### Excerpt

Have a great weekend everyone!
OH, I know how those ice cream bars can get you. I don’t know if they have them in the UK, but here I can get Weight Watcher’s frozen desserts, and they are not only YUMMY, but also low in points (ie calories and fat). Maybe you could find something like that? They also sell them in smaller packages, like packages of two or four.
Anyway, I’m so glad you enjoyed your riding lesson! Keep up that positive attitude, I know you can do this! Hugs!
I can’t have ONE bite, or I’ll eat the box. I can’t open the door even a little crack. I have to push against it with all my strength. I binge and I don’t throw it up. The behavior is not a normal approach to eating.
I am glad you are still riding.
yarrow

I buy those packages with the intent of, I’ll eat ONE a day. That one turns into 5. It blows, but i just cannot buy them.
I do the same thing with the “treat” food…what happens with me is that I decide it might not be such a good idea that I might not be able to eat it responsibly so I need to get rid of it fast…so i eat it all at once that way I wont be tempted tomorrow…LOL What a joke…I must think I am an idiot…LOL
I can’t buy a box of anything and expect it to last. I absolutely hate the BOGOF (buy one get one free) offers you find in the ice cream cabinet at the supermarket in the UK you you end up with 20 bars instead of ten. Or those, buy two, get third free, because I’ll eat them all, yep all 30, probably in the space of a day or so.
I will think positive thoughts and send strength to you (I am a humanist so I don’t pray in the conventional sense). Just think of me when you go see those ice cream bars on sale. I have a pound of ugly flab for every one of those boxes of ice cream bars I have consumed, and it absolutely was not worth it.
Or think of the horse riding and realise you can’t eat boxes of ice cream and be light enough to take those riding lessons.
I so know how that is! I do the same thing and it always drives me mad. I did this with a box of Wheat Thins a few weeks back. I decided that I will never again buy Wheat Thins until I hit my final end goal! I just can’t do it…they sit there in the cupboard calling to me allllllll day long. I GOTTA eat em’ lol.
oooh I love the weight watchers cookie covered ice cream bars. I have really had to slam my own hands to keep from having more than one a day. Sometimes I will have 2 a day.
I use to have a cheeze it addiction. I NEVER buy those things now. I full well know I cannot put the box down…ever.. lol
You are doing great though…you know what throws you off & that is half the battle.
I am glad you got to go for a riding lesson…that is awesome! Sounds like things will be easier for you soon!
I have done that before, one reason I don’t buy them much.

I am so jealous, would love a riding lesson, cool!
I am like that with oreos they are my downfall. They speak to me in a secret language (not literally or I would be in ahome) I will pray for you that everything gets sorted.

### Available data
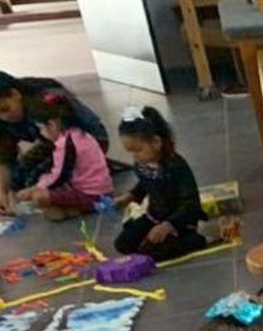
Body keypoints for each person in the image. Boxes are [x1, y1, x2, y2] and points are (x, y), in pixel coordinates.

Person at [0, 71, 109, 213]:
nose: (4, 117)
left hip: (86, 142)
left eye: (5, 109)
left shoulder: (44, 103)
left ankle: (86, 175)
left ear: (16, 94)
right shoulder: (8, 117)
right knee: (18, 177)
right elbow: (4, 157)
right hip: (55, 144)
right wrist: (3, 190)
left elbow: (72, 144)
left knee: (34, 181)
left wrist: (37, 187)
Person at [112, 105, 208, 261]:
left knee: (154, 253)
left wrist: (168, 226)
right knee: (122, 244)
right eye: (131, 152)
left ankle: (193, 239)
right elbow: (145, 185)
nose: (135, 157)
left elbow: (191, 203)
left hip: (179, 221)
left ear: (156, 142)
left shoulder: (175, 165)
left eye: (138, 150)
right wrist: (128, 197)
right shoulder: (142, 164)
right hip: (155, 216)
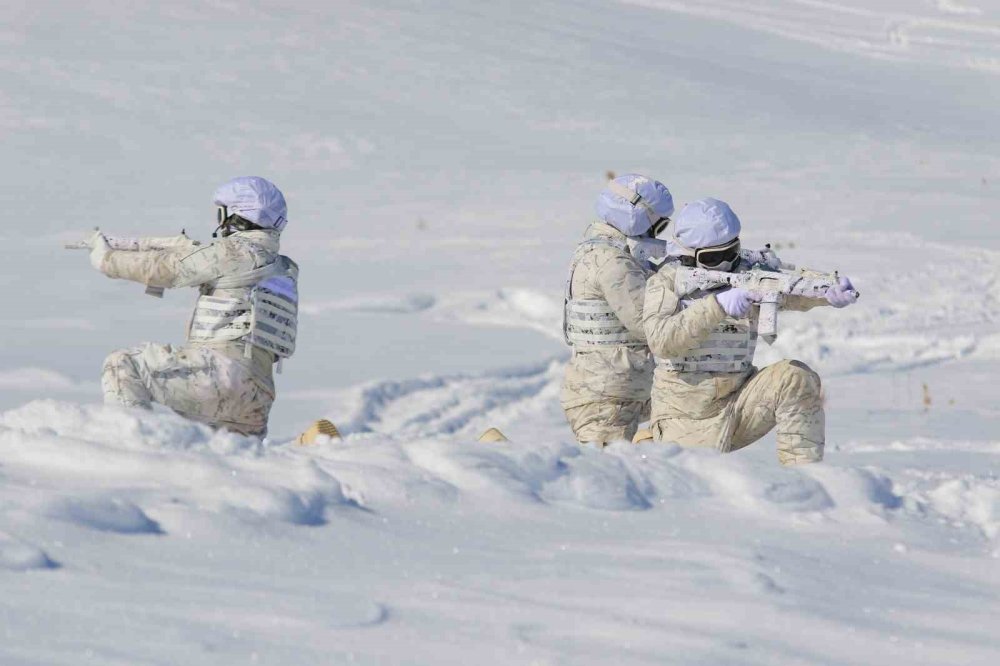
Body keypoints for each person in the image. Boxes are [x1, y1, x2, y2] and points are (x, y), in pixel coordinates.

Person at [641, 198, 857, 465]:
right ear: (688, 254)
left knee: (795, 377)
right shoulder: (666, 282)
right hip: (687, 415)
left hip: (742, 402)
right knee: (701, 482)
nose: (726, 263)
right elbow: (662, 341)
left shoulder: (748, 273)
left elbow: (788, 288)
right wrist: (717, 306)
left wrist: (826, 292)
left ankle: (804, 477)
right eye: (713, 258)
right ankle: (646, 447)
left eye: (732, 252)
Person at [89, 176, 298, 437]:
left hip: (221, 375)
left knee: (123, 365)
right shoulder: (285, 269)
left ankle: (128, 448)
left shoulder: (233, 252)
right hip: (258, 396)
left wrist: (106, 259)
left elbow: (165, 270)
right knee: (228, 455)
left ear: (236, 215)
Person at [559, 174, 674, 445]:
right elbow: (649, 326)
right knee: (603, 468)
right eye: (660, 225)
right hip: (606, 400)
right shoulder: (614, 262)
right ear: (642, 218)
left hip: (615, 391)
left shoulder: (604, 251)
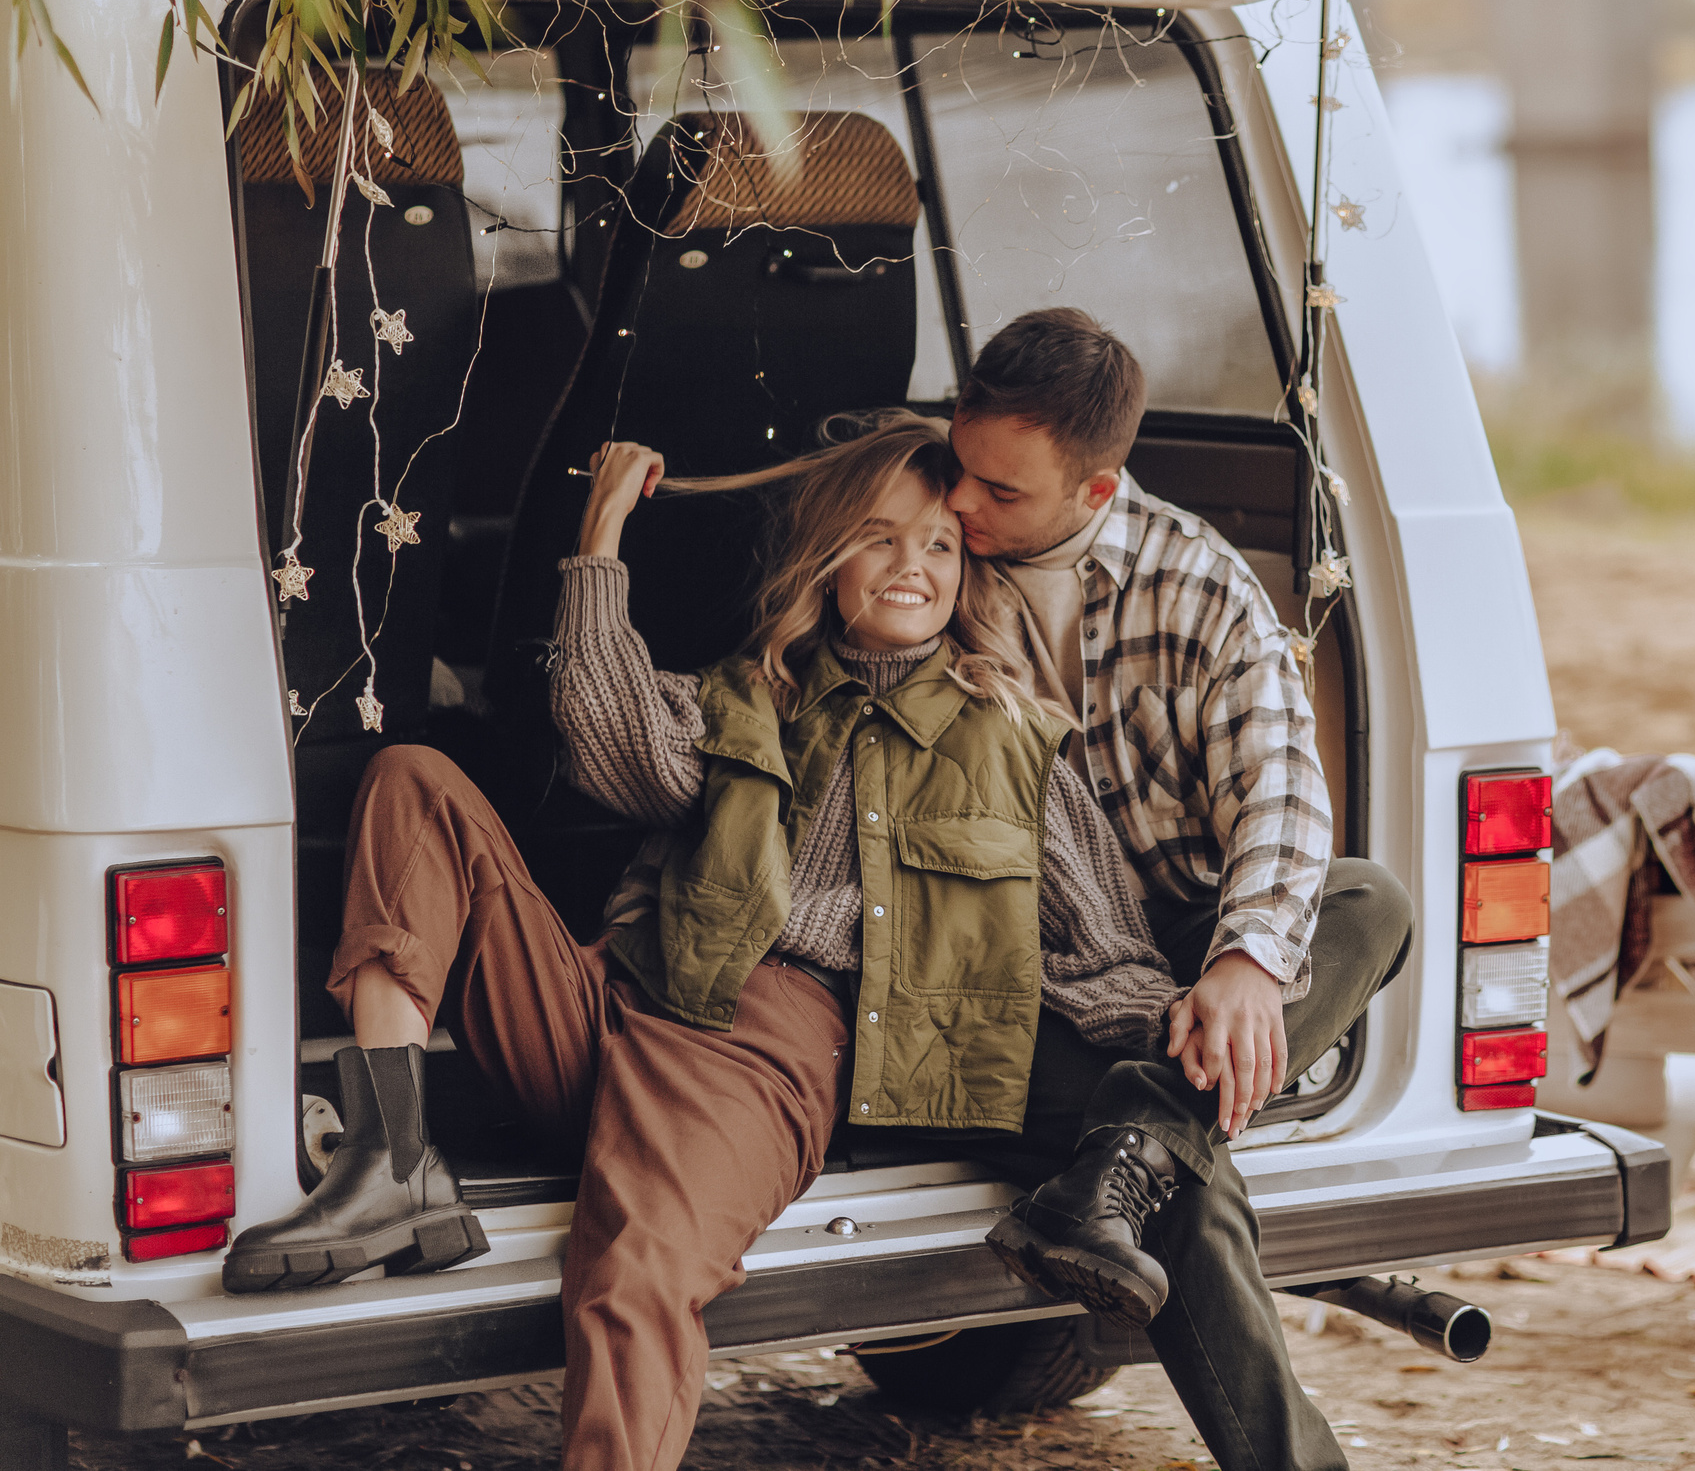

### Directions
Reproduce the passage of the comment thread about ice cream bars word for word, from "Or think of" up to and including "half the battle.".

### Reply to the task
Or think of the horse riding and realise you can’t eat boxes of ice cream and be light enough to take those riding lessons.
I so know how that is! I do the same thing and it always drives me mad. I did this with a box of Wheat Thins a few weeks back. I decided that I will never again buy Wheat Thins until I hit my final end goal! I just can’t do it…they sit there in the cupboard calling to me allllllll day long. I GOTTA eat em’ lol.
oooh I love the weight watchers cookie covered ice cream bars. I have really had to slam my own hands to keep from having more than one a day. Sometimes I will have 2 a day.
I use to have a cheeze it addiction. I NEVER buy those things now. I full well know I cannot put the box down…ever.. lol
You are doing great though…you know what throws you off & that is half the battle.